Повторите дословно отрывок из текста о фестивале Kinodot, начиная с «Kinodot 2018. Кино» и продолжая вплоть до «пропустили первые показы.».

• [Приведённый текст]:
────

Kinodot 2018. Кино с огоньком
- Блоги
- Евгений Майзель
2 и 3 июня в кинотеатре «Родина» состоялся VI Kinodot – самый скромный и самый интеллигентный кинофестиваль в Петербурге. Для тех, кто пропустил это событие, 9 и 10 июня все фильмы конкурсной программы будут показаны вновь. Фильмы-иллюзии и фильмы-пантомимы, опыты визуальные и драматургические; две дюжины необычных сюжетов, экранизированных двумя дюжинами необычных способов: Евгений Майзель объясняет, почему нельзя упускать второй шанс, если вы пропустили первые показы.
Международный кинофестиваль экспериментального кино! Двадцать четыре картины из семнадцати стран! Из них три мировых премьеры и более двадцати – российские. Звучит гордо. Меж тем, ничего помпезного Kinodot не предусматривает: ни тебе церемоний открытий-закрытий, ни торжественных приемов, ни красных дорожек со звездами, ни самих звезд. Самое солидное – главный приз в одну тысячу долларов. Вся программа умещается в три часа, разбитых на два дня показов, каждый показ – по полтора часа. Билеты на повторную фестивальную серию в два приема, 9 и 10 июня, заканчиваются.
Секрет такой скромности – в слове «экспериментальное», ясно указывающем на область, традиционно оккупированную энтузиастами и бессеребренниками, дилетантами и суперпрофессионалами. Теми, для кого слово «формализм» – не ругательство, а скорее, если уж на то пошло, комплимент. Для них – и для тех, кто любит кино как искусство и область поиска, – Kinodot не только один из симпатичнейших петербургских кинофестивалей, но и ценное культурное событие в календаре. До тех пор, пока не наступит сентябрь, и на берегах Невы не расцветет «Послание к человеку» с его многочисленными драконьими головами секций (и среди них – экспериментальным конкурсом In Silico, от которого Kinodot отпочковался шесть лет назад), конкурентов маленькому «Кинодоту» не предвидится.

────

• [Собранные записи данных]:
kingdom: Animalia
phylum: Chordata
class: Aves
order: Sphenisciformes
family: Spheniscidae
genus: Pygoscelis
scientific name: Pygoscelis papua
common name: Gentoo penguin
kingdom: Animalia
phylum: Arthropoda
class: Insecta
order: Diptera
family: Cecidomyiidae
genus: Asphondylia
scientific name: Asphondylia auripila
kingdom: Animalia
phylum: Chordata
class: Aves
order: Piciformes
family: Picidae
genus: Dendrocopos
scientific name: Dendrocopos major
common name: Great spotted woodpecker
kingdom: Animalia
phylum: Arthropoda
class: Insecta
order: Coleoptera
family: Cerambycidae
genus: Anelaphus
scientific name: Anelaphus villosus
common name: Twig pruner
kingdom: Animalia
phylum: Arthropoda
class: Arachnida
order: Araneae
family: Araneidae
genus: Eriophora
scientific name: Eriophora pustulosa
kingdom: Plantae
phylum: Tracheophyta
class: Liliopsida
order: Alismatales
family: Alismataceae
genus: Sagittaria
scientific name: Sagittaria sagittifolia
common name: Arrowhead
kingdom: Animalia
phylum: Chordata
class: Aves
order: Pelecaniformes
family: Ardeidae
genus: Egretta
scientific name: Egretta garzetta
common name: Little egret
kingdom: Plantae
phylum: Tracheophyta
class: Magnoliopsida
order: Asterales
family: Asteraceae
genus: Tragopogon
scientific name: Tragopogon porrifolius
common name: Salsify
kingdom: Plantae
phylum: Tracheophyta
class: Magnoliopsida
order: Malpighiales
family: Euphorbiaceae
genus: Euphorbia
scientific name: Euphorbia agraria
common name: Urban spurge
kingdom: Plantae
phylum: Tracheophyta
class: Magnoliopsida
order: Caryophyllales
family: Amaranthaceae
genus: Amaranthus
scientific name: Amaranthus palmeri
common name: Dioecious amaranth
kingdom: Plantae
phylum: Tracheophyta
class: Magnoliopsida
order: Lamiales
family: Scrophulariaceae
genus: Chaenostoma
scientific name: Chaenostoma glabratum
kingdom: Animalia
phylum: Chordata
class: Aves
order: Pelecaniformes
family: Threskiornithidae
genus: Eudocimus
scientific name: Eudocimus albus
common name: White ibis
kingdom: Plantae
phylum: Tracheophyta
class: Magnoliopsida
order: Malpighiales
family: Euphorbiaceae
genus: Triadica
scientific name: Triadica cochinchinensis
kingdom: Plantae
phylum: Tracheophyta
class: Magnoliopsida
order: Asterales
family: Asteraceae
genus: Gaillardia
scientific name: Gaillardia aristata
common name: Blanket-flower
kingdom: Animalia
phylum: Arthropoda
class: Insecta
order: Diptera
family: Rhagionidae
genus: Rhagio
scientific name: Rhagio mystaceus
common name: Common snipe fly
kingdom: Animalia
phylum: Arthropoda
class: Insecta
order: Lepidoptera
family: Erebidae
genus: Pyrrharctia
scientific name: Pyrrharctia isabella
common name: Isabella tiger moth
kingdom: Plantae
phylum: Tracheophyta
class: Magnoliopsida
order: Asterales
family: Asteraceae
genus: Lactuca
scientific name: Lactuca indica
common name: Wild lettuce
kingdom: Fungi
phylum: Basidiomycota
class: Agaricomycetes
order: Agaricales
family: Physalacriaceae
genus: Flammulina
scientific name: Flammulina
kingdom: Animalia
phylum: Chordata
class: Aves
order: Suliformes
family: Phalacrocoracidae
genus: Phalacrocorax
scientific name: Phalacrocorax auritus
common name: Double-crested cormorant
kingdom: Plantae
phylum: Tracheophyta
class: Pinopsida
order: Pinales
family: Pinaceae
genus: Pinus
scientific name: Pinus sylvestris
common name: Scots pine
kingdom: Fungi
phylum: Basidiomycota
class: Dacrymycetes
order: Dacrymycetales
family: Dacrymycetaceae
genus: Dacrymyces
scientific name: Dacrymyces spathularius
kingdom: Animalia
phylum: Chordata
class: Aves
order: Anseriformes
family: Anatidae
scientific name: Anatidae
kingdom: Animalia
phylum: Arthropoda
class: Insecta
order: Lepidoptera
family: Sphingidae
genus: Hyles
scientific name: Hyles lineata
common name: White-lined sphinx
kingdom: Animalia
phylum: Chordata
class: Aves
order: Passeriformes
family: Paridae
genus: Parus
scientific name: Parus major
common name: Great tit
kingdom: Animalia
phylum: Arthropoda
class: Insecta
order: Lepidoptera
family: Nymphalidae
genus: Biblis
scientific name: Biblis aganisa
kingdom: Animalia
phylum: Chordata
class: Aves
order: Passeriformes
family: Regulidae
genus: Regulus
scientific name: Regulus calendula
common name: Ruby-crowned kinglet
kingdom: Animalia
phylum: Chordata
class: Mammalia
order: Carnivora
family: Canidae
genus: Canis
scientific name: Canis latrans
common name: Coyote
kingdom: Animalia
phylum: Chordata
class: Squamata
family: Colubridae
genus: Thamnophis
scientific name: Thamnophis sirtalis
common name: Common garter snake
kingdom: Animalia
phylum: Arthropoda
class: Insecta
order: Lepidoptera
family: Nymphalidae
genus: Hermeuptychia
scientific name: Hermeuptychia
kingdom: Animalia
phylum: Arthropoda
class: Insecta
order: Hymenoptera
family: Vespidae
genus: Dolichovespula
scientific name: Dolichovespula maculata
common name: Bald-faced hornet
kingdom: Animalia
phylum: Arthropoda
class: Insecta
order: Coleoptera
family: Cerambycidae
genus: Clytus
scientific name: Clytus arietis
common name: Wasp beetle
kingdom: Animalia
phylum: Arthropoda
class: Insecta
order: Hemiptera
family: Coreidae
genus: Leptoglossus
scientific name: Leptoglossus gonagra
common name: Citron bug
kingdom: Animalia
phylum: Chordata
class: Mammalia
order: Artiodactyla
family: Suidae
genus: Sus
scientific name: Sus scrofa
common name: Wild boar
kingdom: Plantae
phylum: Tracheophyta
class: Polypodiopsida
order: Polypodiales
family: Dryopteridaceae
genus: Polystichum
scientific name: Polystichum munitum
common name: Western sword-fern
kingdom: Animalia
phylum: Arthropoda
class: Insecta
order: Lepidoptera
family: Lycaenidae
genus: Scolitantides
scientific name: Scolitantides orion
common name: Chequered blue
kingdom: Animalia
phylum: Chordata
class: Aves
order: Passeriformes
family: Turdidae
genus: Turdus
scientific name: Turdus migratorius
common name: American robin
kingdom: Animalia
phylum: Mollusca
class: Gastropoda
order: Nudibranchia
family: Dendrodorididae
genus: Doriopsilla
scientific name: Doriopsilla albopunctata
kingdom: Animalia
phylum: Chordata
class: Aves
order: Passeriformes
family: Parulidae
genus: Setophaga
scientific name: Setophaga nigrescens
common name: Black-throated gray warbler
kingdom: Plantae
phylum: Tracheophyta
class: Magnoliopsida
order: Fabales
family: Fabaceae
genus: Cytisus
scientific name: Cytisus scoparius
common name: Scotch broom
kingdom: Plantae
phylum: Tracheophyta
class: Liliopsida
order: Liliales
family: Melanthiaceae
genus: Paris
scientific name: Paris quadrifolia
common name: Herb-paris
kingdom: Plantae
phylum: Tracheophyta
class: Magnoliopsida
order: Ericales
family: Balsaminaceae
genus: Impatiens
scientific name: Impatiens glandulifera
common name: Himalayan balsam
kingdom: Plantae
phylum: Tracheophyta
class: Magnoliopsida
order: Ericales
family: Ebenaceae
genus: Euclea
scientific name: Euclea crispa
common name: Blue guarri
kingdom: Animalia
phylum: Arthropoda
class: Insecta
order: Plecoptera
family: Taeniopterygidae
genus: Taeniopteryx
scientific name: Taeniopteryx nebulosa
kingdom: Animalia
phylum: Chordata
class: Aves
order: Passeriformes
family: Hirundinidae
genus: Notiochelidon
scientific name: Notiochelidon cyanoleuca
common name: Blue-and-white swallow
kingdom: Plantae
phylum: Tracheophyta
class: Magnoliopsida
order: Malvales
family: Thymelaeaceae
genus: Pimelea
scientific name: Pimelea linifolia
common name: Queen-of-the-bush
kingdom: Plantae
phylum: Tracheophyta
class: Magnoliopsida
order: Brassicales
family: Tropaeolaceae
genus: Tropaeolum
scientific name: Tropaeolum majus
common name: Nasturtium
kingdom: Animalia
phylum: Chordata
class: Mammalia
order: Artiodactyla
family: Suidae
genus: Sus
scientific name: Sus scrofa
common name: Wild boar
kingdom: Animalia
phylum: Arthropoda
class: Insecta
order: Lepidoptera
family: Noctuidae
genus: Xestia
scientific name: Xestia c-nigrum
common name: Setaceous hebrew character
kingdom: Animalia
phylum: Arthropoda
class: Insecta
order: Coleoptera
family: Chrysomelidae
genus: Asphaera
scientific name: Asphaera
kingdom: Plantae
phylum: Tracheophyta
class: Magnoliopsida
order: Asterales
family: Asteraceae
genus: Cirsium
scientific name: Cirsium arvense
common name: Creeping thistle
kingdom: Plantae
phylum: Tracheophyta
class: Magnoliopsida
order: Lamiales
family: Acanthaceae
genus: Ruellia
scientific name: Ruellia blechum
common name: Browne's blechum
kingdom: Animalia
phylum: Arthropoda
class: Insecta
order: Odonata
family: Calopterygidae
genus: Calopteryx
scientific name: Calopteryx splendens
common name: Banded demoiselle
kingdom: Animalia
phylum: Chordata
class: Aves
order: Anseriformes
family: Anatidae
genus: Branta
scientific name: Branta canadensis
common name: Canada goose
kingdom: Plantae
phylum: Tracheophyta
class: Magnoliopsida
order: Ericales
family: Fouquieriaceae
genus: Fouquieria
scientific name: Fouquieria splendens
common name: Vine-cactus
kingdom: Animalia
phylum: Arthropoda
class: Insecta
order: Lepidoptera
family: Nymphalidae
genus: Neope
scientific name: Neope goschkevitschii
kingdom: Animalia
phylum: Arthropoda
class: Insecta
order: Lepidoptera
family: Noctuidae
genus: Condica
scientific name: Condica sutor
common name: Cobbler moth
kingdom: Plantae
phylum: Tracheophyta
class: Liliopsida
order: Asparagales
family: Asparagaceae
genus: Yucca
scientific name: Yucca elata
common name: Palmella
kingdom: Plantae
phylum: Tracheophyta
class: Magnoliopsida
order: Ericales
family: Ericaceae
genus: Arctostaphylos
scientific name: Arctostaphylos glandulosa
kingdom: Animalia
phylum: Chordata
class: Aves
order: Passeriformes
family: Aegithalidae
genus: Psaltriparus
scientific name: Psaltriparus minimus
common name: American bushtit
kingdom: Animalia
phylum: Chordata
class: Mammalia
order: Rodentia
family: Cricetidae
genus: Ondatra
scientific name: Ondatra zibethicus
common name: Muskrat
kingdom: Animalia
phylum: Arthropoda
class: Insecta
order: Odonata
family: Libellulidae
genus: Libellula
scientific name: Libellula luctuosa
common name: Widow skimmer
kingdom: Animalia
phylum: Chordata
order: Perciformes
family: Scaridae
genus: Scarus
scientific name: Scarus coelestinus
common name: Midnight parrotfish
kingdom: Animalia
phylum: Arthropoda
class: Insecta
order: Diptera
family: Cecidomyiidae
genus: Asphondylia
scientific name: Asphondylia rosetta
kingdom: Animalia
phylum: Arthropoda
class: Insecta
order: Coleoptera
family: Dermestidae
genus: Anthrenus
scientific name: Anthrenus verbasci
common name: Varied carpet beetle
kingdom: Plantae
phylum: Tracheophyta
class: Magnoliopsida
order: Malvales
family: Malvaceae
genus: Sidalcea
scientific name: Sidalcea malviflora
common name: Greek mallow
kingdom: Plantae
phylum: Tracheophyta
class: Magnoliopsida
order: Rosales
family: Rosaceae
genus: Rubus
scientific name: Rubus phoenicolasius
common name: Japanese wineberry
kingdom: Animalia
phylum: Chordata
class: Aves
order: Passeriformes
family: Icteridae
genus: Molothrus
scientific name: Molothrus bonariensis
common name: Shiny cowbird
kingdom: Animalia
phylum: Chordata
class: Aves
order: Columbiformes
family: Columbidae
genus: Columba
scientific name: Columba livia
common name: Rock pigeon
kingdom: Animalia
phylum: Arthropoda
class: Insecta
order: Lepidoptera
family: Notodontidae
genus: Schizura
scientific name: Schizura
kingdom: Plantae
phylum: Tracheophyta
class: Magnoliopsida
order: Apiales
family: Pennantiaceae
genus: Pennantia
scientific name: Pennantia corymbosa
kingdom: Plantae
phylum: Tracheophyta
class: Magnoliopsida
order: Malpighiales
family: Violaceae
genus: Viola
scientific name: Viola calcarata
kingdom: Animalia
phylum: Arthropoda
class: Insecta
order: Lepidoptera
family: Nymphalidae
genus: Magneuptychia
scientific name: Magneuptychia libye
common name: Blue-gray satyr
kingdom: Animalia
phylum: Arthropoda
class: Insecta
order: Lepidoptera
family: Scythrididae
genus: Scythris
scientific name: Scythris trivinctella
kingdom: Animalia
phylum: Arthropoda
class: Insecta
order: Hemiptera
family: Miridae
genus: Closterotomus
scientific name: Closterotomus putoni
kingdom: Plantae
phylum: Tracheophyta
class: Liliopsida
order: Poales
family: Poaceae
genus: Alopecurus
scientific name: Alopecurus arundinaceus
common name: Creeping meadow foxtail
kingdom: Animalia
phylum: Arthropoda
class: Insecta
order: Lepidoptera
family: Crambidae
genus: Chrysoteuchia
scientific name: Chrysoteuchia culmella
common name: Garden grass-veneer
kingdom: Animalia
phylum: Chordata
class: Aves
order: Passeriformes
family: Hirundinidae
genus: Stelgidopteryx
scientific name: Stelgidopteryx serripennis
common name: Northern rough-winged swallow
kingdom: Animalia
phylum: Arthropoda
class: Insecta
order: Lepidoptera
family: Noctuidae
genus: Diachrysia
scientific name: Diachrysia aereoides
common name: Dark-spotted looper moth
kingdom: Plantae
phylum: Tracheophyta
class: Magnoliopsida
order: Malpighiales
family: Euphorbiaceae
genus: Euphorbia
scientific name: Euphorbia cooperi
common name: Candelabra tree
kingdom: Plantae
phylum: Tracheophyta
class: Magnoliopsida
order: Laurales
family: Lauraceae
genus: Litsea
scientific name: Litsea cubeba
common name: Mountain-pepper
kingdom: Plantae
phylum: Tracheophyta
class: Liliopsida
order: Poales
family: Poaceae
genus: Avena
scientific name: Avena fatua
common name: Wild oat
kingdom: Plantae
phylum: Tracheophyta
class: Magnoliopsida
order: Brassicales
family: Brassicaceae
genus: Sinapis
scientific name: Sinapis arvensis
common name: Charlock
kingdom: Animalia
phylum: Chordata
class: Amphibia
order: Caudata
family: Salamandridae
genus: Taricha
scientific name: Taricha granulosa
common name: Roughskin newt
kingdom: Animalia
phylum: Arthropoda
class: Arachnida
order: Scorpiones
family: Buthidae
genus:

────

• [Итоговый ответ]:
Kinodot 2018. Кино с огоньком
- Блоги
- Евгений Майзель
2 и 3 июня в кинотеатре «Родина» состоялся VI Kinodot – самый скромный и самый интеллигентный кинофестиваль в Петербурге. Для тех, кто пропустил это событие, 9 и 10 июня все фильмы конкурсной программы будут показаны вновь. Фильмы-иллюзии и фильмы-пантомимы, опыты визуальные и драматургические; две дюжины необычных сюжетов, экранизированных двумя дюжинами необычных способов: Евгений Майзель объясняет, почему нельзя упускать второй шанс, если вы пропустили первые показы.